**WRITTEN INSTRUCTION 1**
In the records, retype every line from the line with "kingdom: Animalia" up to and including the line with "scientific name: Colaptes rupicola", unchanged.

**SUPPLIED PASSAGE**
----

In January 2017, the FASB issued ASU 2017-04, Intangibles-Goodwill and Other (Topic 350): Simplifying the Test for Goodwill Impairment. This ASU is to simplify how an entity is required to test goodwill for impairment. The effective date of the amendment to the standard is for fiscal years beginning after December 15, 2017, including interim periods within those fiscal years. The Company's goodwill impairment testing for the fiscal period beginning January 1, 2018, will follow the provisions of this ASU
 
In January 2017, the FASB issued ASU 2017-01, Business Combinations (Topic 805): Clarifying the Definition of a Business. This ASU clarifies the definition of a business with the objective of adding guidance to assist entities with evaluating whether transactions should be accounted for as acquisitions (or disposals) of assets or businesses. The definition of a business affects many areas of accounting including acquisitions, disposals, goodwill and consolidation. The effective date of this ASU is for fiscal years beginning after December 15, 2017, including interim periods within those fiscal years. The Company is evaluating the impact of this ASU.

----

**PROVIDED DATA**
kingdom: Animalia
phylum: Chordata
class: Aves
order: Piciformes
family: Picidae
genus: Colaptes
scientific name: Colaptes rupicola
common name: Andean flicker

----

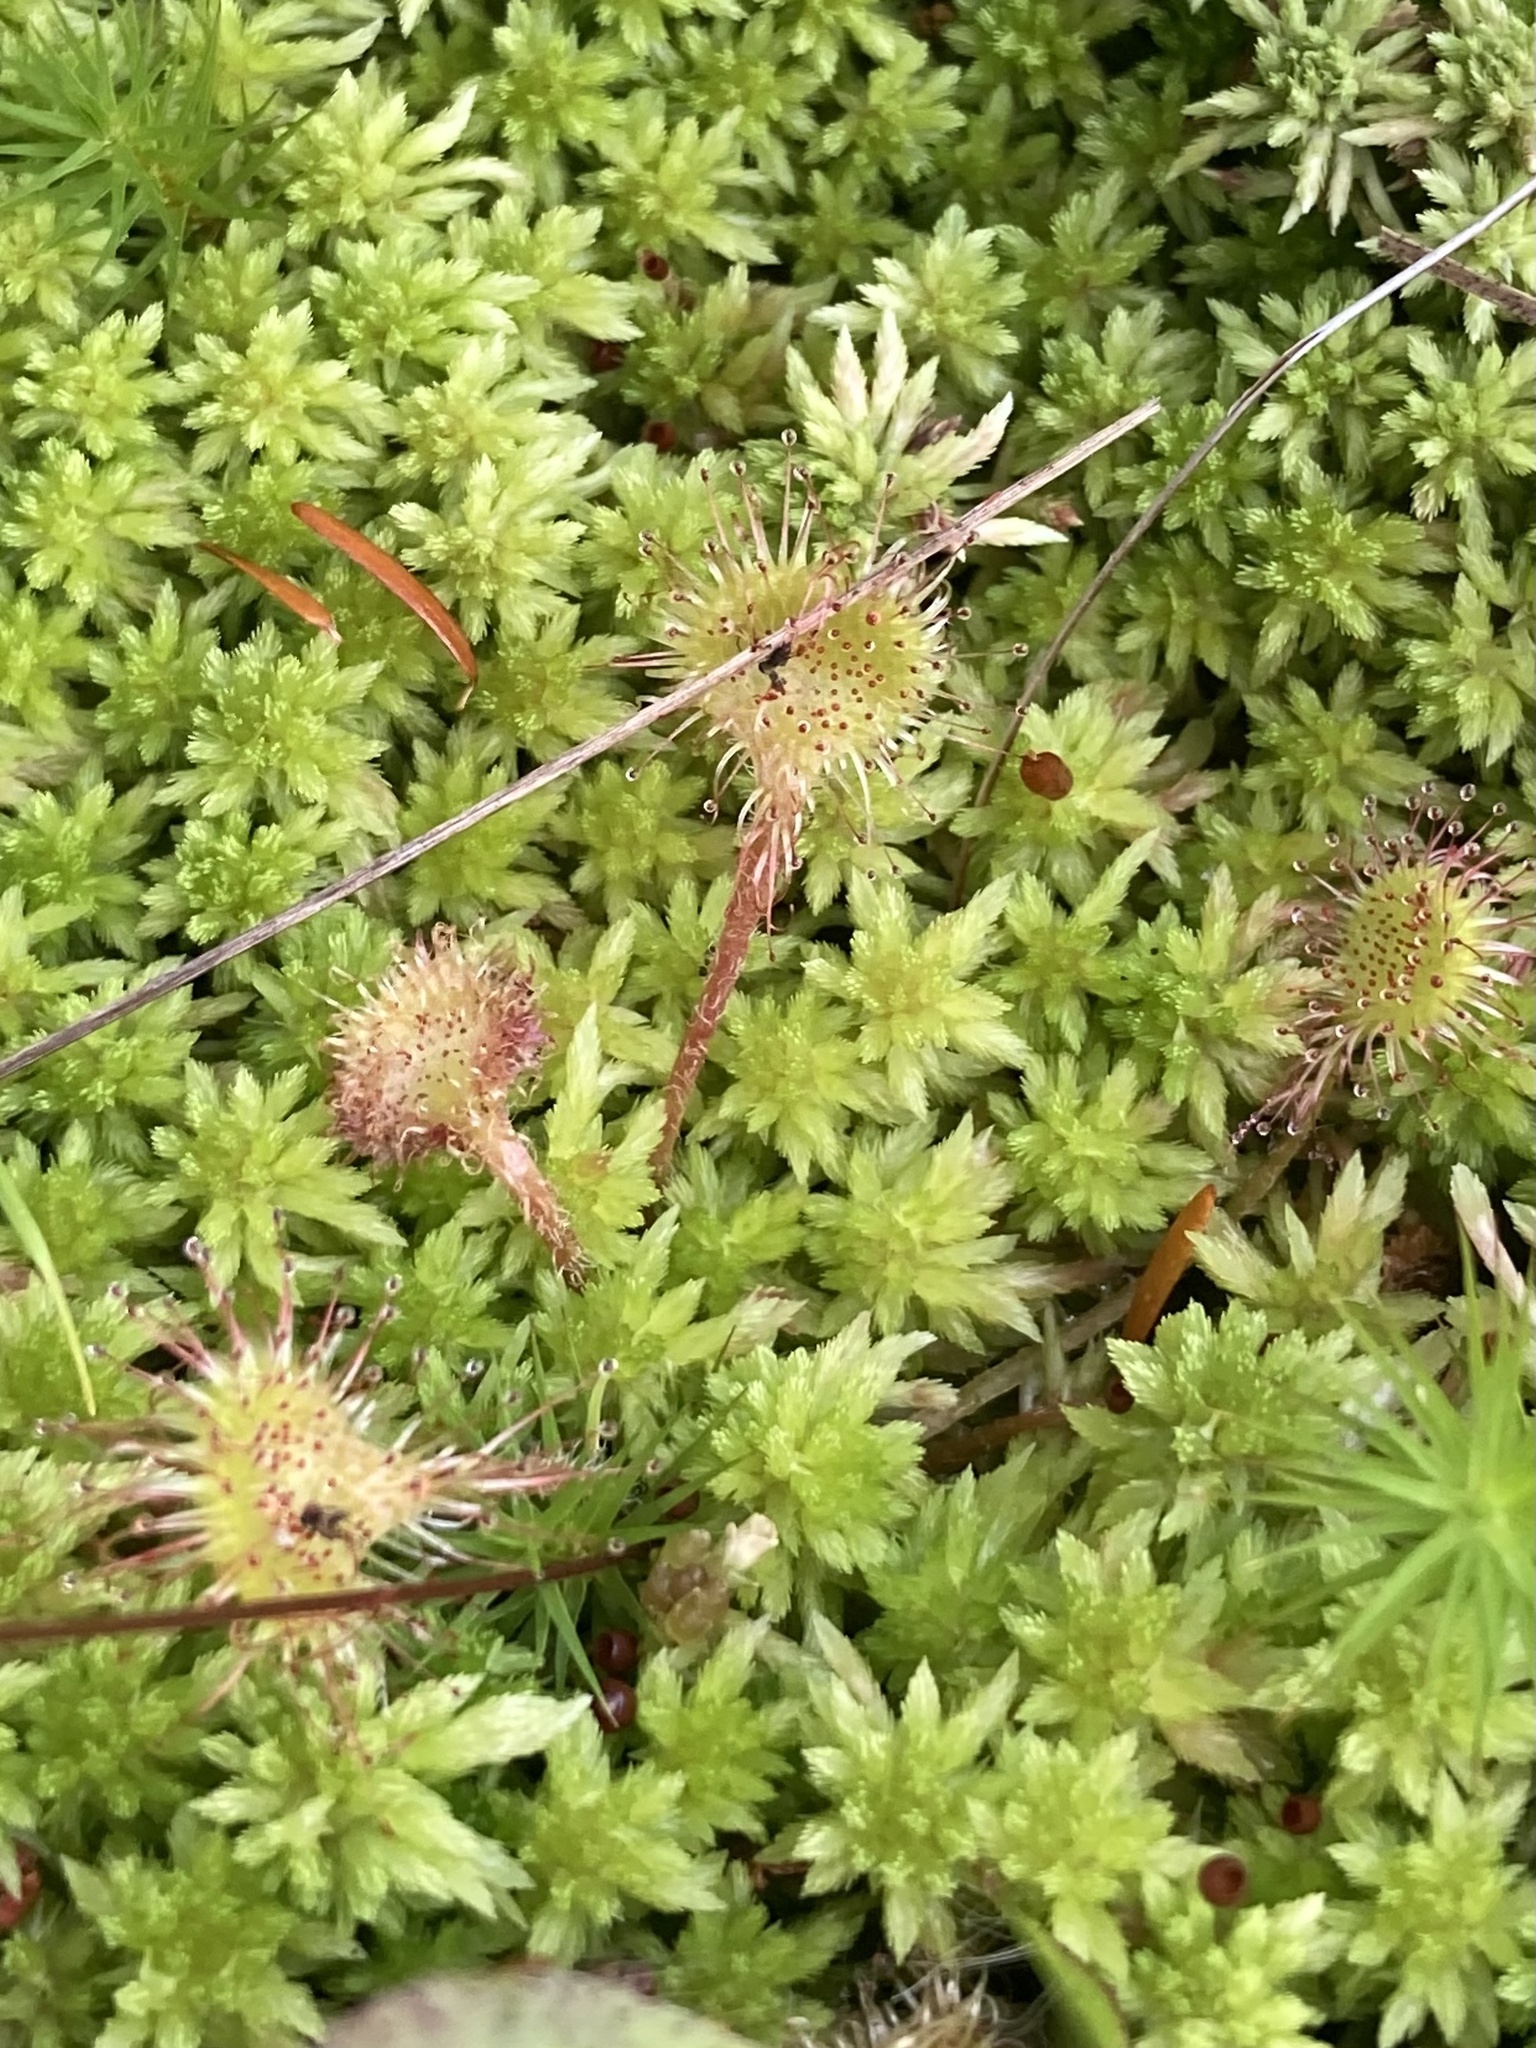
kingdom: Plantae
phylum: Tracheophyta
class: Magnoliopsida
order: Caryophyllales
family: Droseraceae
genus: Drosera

----

**WRITTEN INSTRUCTION 2**
According to the passage on accounting standards updates, from which fiscal period will the Company's goodwill impairment testing follow the provisions of ASU 2017-04?

**TASK SOLUTION 1**
kingdom: Animalia
phylum: Chordata
class: Aves
order: Piciformes
family: Picidae
genus: Colaptes
scientific name: Colaptes rupicola

**TASK SOLUTION 2**
The fiscal period beginning January 1, 2018.